Facilitators to GBTT Prescribing
Several providers listed availability of the costly medication in the VHA as a facilitator to prescribing. Veterans can obtain GBTTs with little to no insurance cost or copayment, which is not always the case outside the VHA.
One recommendation for further facilitating prescribing of GBTTs involved eliminating the preauthorization requirement, particularly in first-line use for patients testing positive for ALK or EGFR mutations. Although the preauthorization was not seen as a significant barrier, removal of this formality could make prescribing easier.
Discussion
Although in some cases, testing weaknesses (lack of tissue, wait time to receive results) can interrupt a treatment trajectory, many of the barriers identified in this study are modifiable. Overwhelmingly, oncologists recommended making mutation testing reflexive for metastatic nonsquamous NSCLC. Implementing reflexive testing of patients, as recommended by guidelines, would understandably address issues related to variable utilization of genomic testing in VHA.12 Additionally, in response to system and facility barriers to mutation testing, other providers recommended standardizing the ordering procedure and location of results. Utilization of GBTT can be facilitated by eliminating the preauthorization requirement, particularly in first-line use for patients with positive mutations. Although the preauthorization was not seen as a significant barrier, removal of this formality could make prescribing easier.

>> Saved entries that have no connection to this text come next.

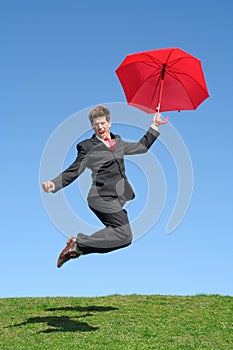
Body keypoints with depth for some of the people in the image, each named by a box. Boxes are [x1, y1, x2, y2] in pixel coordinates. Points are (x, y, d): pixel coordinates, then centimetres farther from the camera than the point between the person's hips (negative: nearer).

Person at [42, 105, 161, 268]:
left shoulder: (118, 142, 18)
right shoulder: (87, 146, 0)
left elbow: (142, 147, 29)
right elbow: (73, 172, -4)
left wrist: (154, 126, 26)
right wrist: (53, 184, -20)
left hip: (118, 198, 8)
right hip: (104, 198, -8)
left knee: (120, 233, 3)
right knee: (125, 235, -20)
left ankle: (78, 246, 5)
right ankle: (78, 244, -16)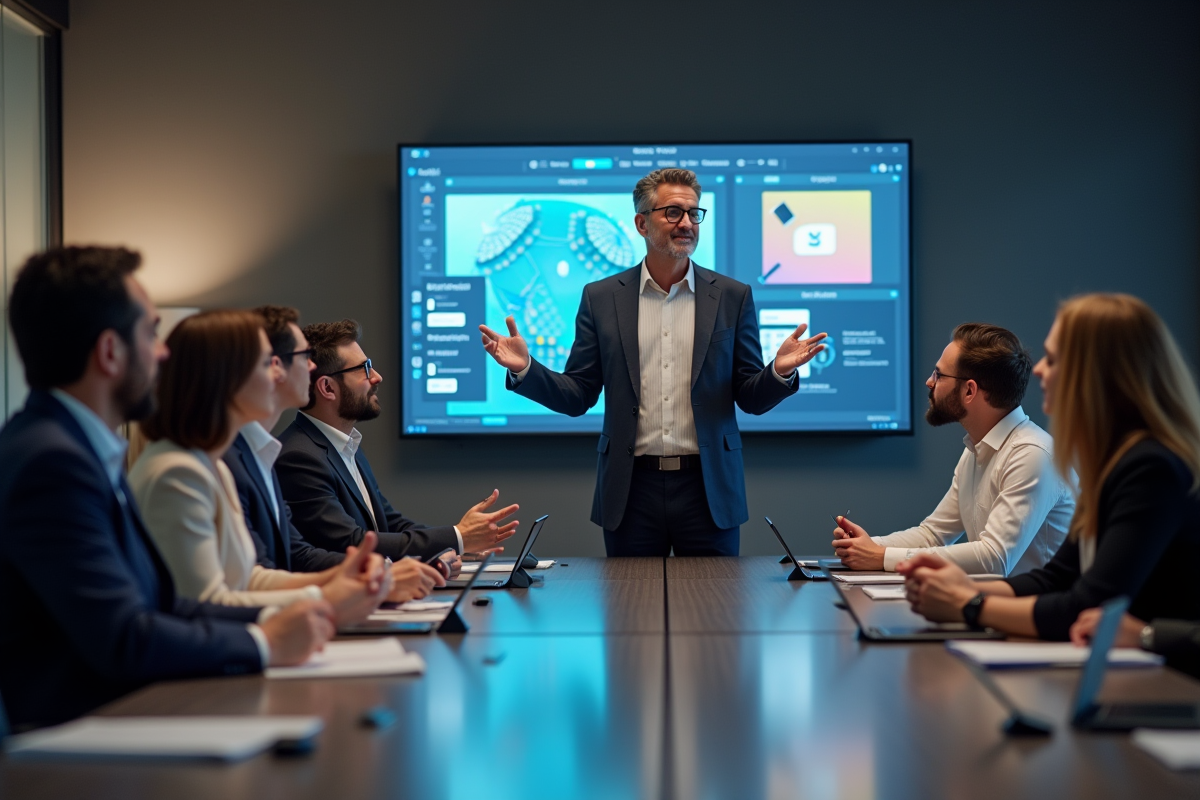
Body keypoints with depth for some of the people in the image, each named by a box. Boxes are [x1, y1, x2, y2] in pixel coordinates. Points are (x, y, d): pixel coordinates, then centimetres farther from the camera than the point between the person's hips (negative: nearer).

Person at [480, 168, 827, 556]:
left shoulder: (732, 297, 4)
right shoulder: (601, 297, 5)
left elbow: (751, 399, 4)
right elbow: (578, 397, 4)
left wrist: (780, 372, -17)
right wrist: (525, 369, -13)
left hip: (708, 488, 0)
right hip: (631, 491, 0)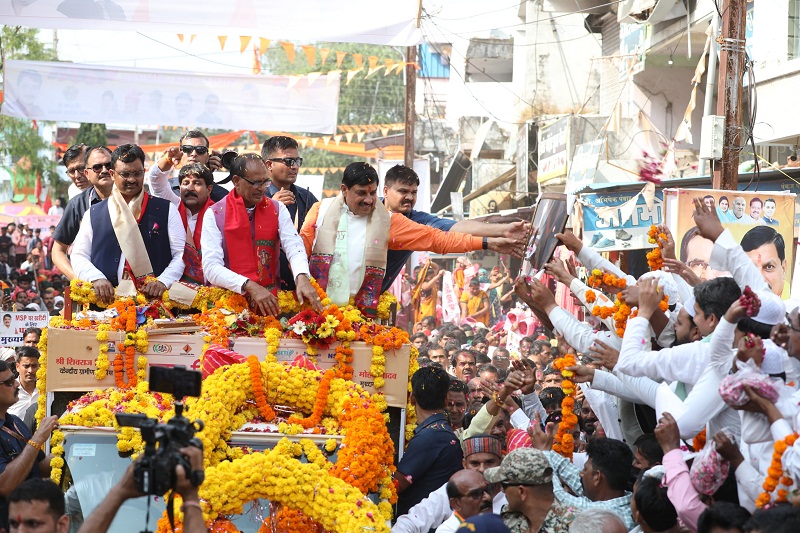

This study extends previous research that identified underuse of genomic testing in community-based practices. The authors sought to interview a broad sample of providers from various facilities (small, large, CoC accredited, nonaccredited) to understand the range of conditions faced by VA providers. Some providers face more barriers than do others, whereas some face few or no barriers. This wide range of experiences can help to better understand the factors that facilitate guideline-adherent care.
Limitations
The authors recognize that availability of resources and testing and prescribing practices are constantly evolving and perhaps have improved since the data were collected. Thus, the age of the study data might be a limitation to the study. Like most qualitative studies, these findings are limited in their generalizability beyond the study population. Additionally, the authors were limited to recruiting oncologists with reliable contact information listed in the VHA directory. Although this could have introduced some degree of sampling bias, the authors are confident that the sample sufficiently represents the population of VHA-based medical oncologists who treat lung cancer. Despite these limitations, these findings provide novel perspectives on barriers and facilitators to genomic testing GBTT prescribing in the VHA. The authors identify modifiable barriers to testing and prescribing that can be addressed to improve and standardize care of advanced lung cancer in the VHA.
Conclusion
Efforts should be made to address modifiable barriers to mutation testing and guideline-consistent prescribing of GBTT in the VA setting. Implementation of specific practices like reflexive testing for all metastatic nonsquamous NSCLC, standardization of the mutation test ordering procedure, standardization of results reporting, and elimination of the preauthorization to prescribe GBTT could impact the utilization of GBTT in VHA.